Use the std::conditional meta-function from C++11.

#include <type_traits>  //include this


typedef std::conditional<sizeof(int) <= 4,
std::mt19937,
std::mt19937_64>::type Engine;

Note that if the type which you use in sizeof is a template parameter, say T, then you have to use typename as:

typedef typename std::conditional<sizeof(T) <= 4, // T is template parameter
std::mt19937,
std::mt19937_64>::type Engine;

Or make Engine depend on T as:

template<typename T>
using Engine = typename std::conditional<sizeof(T) <= 4,
std::mt19937,
std::mt19937_64>::type;

That is flexible, because now you can use it as:

Engine<int>  engine1;
Engine<long> engine2;
Engine<T>    engine3; // where T could be template parameter!

Using std::conditional you can do it like so:

using Engine = std::conditional<sizeof(int) <= 4,
std::mt19937,
std::mt19937_64
>::type;

If you want to do a typedef, you can do that too.

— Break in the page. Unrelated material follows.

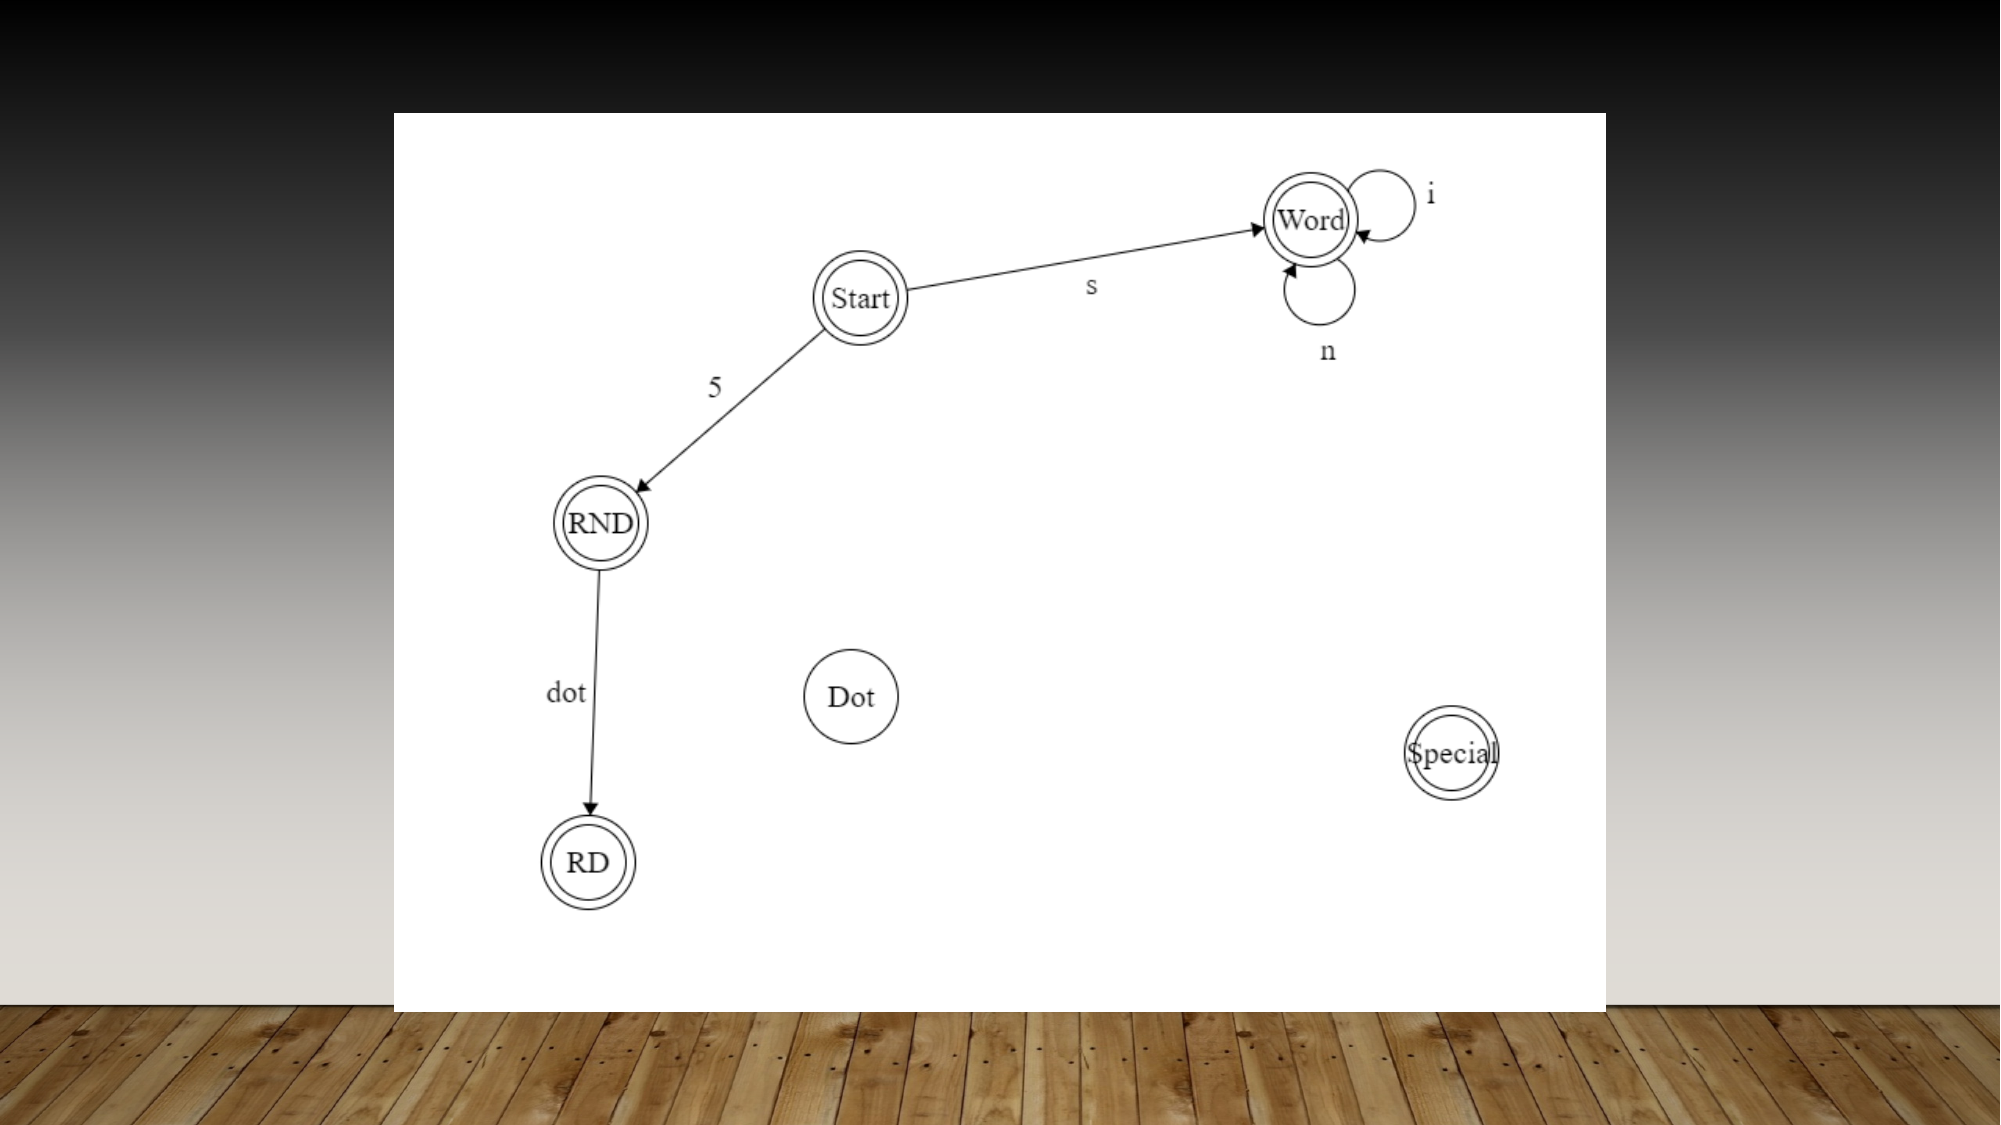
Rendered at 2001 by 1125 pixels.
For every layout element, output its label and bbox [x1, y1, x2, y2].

picture [0, 113, 2000, 1125]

typedef std::conditional<sizeof(int) <= 4,
std::mt19937,
std::mt19937_64
>::type Engine

If you don't have C++11 available (although it appears you do if you're planning to use std::mt19937), then you can implement the same thing without C++11 support using the Boost Metaprogramming Library (MPL). Here is a compilable example:

#include <boost/mpl/if.hpp>
#include <iostream>
#include <typeinfo>


namespace mpl = boost::mpl;


struct foo { };
struct bar { };


int main()
{
typedef mpl::if_c<sizeof(int) <= 4, foo, bar>::type Engine;


Engine a;
std::cout << typeid(a).name() << std::endl;
}

This prints the mangled name of foo on my system, as an int is 4 bytes here.